Heureusement, juste au-dessus des poteaux qui délimitent le sentier, un petit passage plus propre et quasiment sans neige permet de progresser plus sereinement. En général, j’évite autant que possible de sortir des sentiers afin de préserver la nature et de ne pas détruire sous mes pas la végétation, mais cette fois-ci, la peur prend clairement le dessus… impossible pour moi de faire autrement.


Nous profitons pleinement de ces derniers instants de randonnée : c’est déjà notre dernier jour ici, et nous reprendrons la route juste après pour rentrer chez nous.


On se promet déjà que, la prochaine fois, nous irons marcher sur les crêtes du Spitzkoepfe, juste en face de nous. Nous avons aperçu quelques personnes s’y aventurer, donc j’imagine qu’un sentier existe quelque part (à moins que ce ne soit simplement une belle démonstration d’inconscience 😄 N’hésitez pas à me dire ce qu’il en est !)

Spitzkoepfe

Une fois de retour à la voiture, l’idée d’un café accompagné d’une petite douceur à la myrtille avant de reprendre la route s’impose naturellement. Nous prenons alors la direction de l’Auberge du Hohneck et de sa terrasse ensoleillée. Ce moment restera sans doute l’un des plus « hygge » de notre séjour dans les Vosges, porté par un profond sentiment d’apaisement et de ravissement.

Nous retournons ensuite à la voiture, on se débarbouille avec des lingettes fraîcheurs, on change nos vêtements pour un confortable jogging, et reprenons la route vers chez nous.

Notre avis sur la randonnée du sentier des névés jusqu’au Lac d’Altenweiher

Cette randonnée a été une magnifique façon de conclure notre séjour dans les Vosges.

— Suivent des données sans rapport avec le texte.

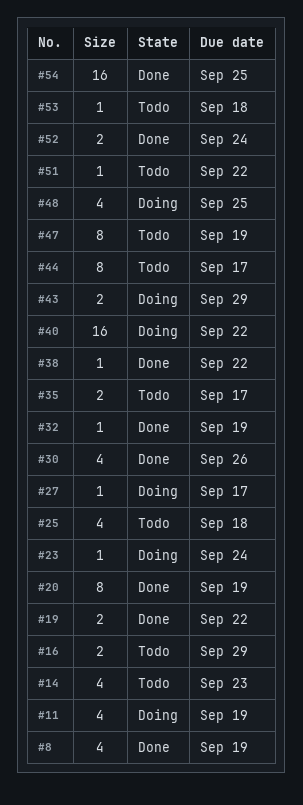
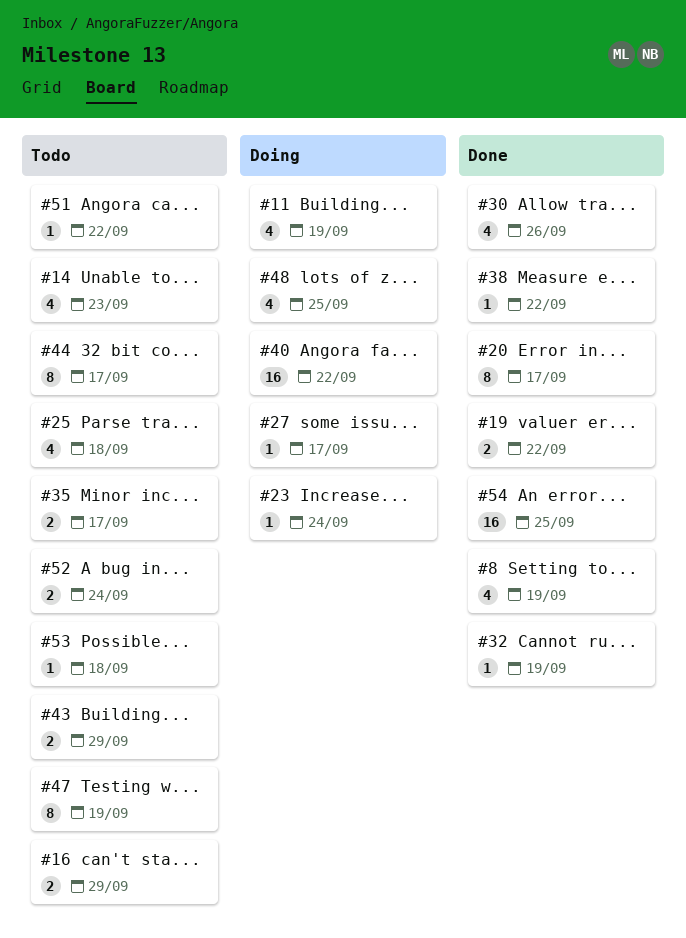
#20, due: Sep 19 -> Sep 17
#43, status: Doing -> Todo
#52, status: Done -> Todo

Nous avons particulièrement aimé l’équilibre du parcours, alternant portions plates et passages avec davantage de dénivelé, sans jamais devenir monotone. La présence de neige a ajouté une atmosphère presque magique aux paysages : entre les névés, les forêts humides et les sommets baignés de lumière, chaque portion du sentier avait quelque chose de unique.

Et puis il y a le Hohneck… Un endroit qui continue de nous émerveiller à chaque visite. La profondeur de ses pentes abruptes, l’impression de vide qui se dégage de ses falaises et les panoramas grandioses sur les crêtes donnent à ce massif un caractère vraiment spectaculaire.

Ajoutez à cela une météo idéale, une lumière sublime en fin de journée et cette sensation de liberté propre aux grands espaces, et vous obtenez une randonnée dont nous garderons un superbe souvenir. Une excellente manière de terminer notre escapade vosgienne 2026.